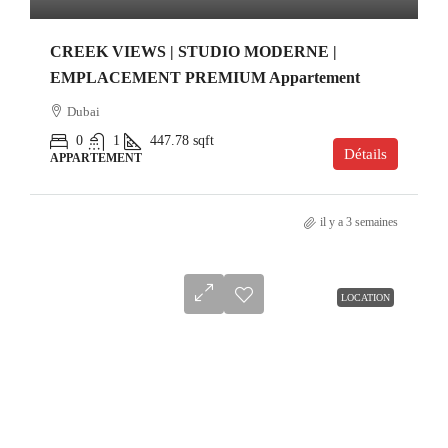
CREEK VIEWS | STUDIO MODERNE |
EMPLACEMENT PREMIUM Appartement
Dubai
0
1
447.78
sqft
Détails
APPARTEMENT
il y a 3 semaines
LOCATION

# Requirement
Write out each entry above once more, exactly as written, and drop the pictures.

# Answer box
CREEK VIEWS | STUDIO MODERNE |
EMPLACEMENT PREMIUM Appartement
Dubai
0
1
447.78
sqft
Détails
APPARTEMENT
il y a 3 semaines
LOCATION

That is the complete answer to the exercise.